THE IDEA THAT terrorist groups benefit from the illegal ivory trade has become an increasingly
       common assertion in public discourse. This narrative has circulated since at least 2010, gaining
       increasing traction since 2013. It is rooted in wider discourses around the growing national
and international security implications of the IWT and concern over a growing crime-conflict-terror
nexus. Several armed non-state groups are frequently referenced in this context, the most common
being the Sudanese Janjaweed, Joseph Kony’s Lord’s Resistance Army (LRA) and Al-Shabaab.

Al-Shabaab is the only one of these to have been designated a Foreign Terrorist Organization
by the US State Department, despite the fact that the ‘terrorist’ label is frequently used to
reference all three.1 Al-Shabaab’s links to the illegal ivory trade have also attracted particularly
widespread attention. The core narrative advocated by proponents of this view is that ivory has
been a major source of funding for Al-Shabaab and, in turn, that Al-Shabaab has been a major
player in the East African ivory trade.

This assertion rests on two main claims. Firstly, that Al-Shabaab and linked Somali gangs source
ivory by poaching Kenyan elephants directly. Secondly, that Al-Shabaab acts as a key middleman,
trafficking vast quantities of ivory in a chain running through Somalia. Three sets of actors have
been at the forefront of propagating both narratives: NGOs and research institutes; the media;
and politicians. This chapter will consider each in turn.
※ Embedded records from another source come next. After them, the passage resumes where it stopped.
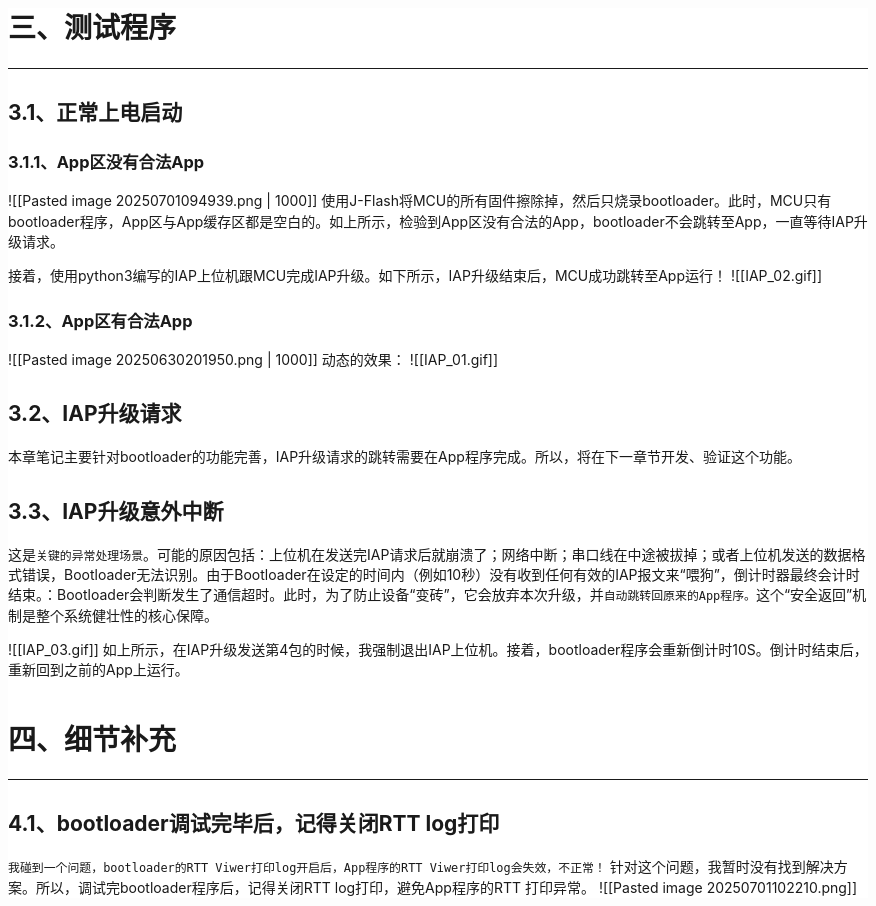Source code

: # 三、测试程序
---
## 3.1、正常上电启动
### 3.1.1、App区没有合法App
![[Pasted image 20250701094939.png | 1000]]
使用J-Flash将MCU的所有固件擦除掉，然后只烧录bootloader。此时，MCU只有bootloader程序，App区与App缓存区都是空白的。如上所示，检验到App区没有合法的App，bootloader不会跳转至App，一直等待IAP升级请求。

接着，使用python3编写的IAP上位机跟MCU完成IAP升级。如下所示，IAP升级结束后，MCU成功跳转至App运行！
![[IAP_02.gif]]

### 3.1.2、App区有合法App
![[Pasted image 20250630201950.png | 1000]]
动态的效果：
![[IAP_01.gif]]

## 3.2、IAP升级请求
本章笔记主要针对bootloader的功能完善，IAP升级请求的跳转需要在App程序完成。所以，将在下一章节开发、验证这个功能。

## 3.3、IAP升级意外中断
这是`关键的异常处理场景`。可能的原因包括：上位机在发送完IAP请求后就崩溃了；网络中断；串口线在中途被拔掉；或者上位机发送的数据格式错误，Bootloader无法识别。由于Bootloader在设定的时间内（例如10秒）没有收到任何有效的IAP报文来“喂狗”，倒计时器最终会计时结束。：Bootloader会判断发生了通信超时。此时，为了防止设备“变砖”，它会放弃本次升级，并`自动跳转回原来的App程序。`这个“安全返回”机制是整个系统健壮性的核心保障。

![[IAP_03.gif]]
如上所示，在IAP升级发送第4包的时候，我强制退出IAP上位机。接着，bootloader程序会重新倒计时10S。倒计时结束后，重新回到之前的App上运行。

# 四、细节补充
----
## 4.1、bootloader调试完毕后，记得关闭RTT log打印
`我碰到一个问题，bootloader的RTT Viwer打印log开启后，App程序的RTT Viwer打印log会失效，不正常！` 针对这个问题，我暂时没有找到解决方案。所以，调试完bootloader程序后，记得关闭RTT log打印，避免App程序的RTT 打印异常。
![[Pasted image 20250701102210.png]]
NGOs and Research Institutes

The single most influential proponent of the Al-Shabaab–ivory trade nexus has been the
California-based Elephant Action League (EAL). A brief report by the organisation published in
January 2013 claimed to detail Al-Shabaab’s involvement in trafficking vast ivory flows through
Somalia. Titled ‘Africa’s White Gold of Jihad’, its assertions were based on an eighteen-month
undercover investigation in East Africa. Its headline contention was that Al-Shabaab’s income,
from a monthly export of 1–3 tonnes of ivory, amounted to as much as $200,000–$600,000 a
month. This, it was argued, contributed as much as 40 per cent of the group’s running costs.2

1.	 US Department of State, Bureau of Counterterrorism, ‘Foreign Terrorist Organizations’, <http://
      www.state.gov/j/ct/rls/other/des/123085.htm>, accessed 17 August 2015. Both the Janjaweed
      and Lord’s Resistance Army (LRA) appear on the Terrorism Research and Analysis Consortium’s
      database (http://www.trackingterrorism.org), the University of Maryland’s Study of Terrorism
      and Responses to Terrorism Global Terrorism Database (http://www.start.umd.edu/gtd) and the
      National Counterterrorism Center’s Counterterrorism Guide (http://www.nctc.gov/site/index.
      html), amongst others.

2.	 Nir Kalron and Andrea Crosta, ‘Africa’s White Gold of Jihad: Al-Shabaab and Conflict Ivory’,
      Elephant Action League, January 2013, <http://elephantleague.org/project/africas-white-gold-of-
      jihad-al-shabaab-and-conflict-ivory/>, accessed 17 August 2015.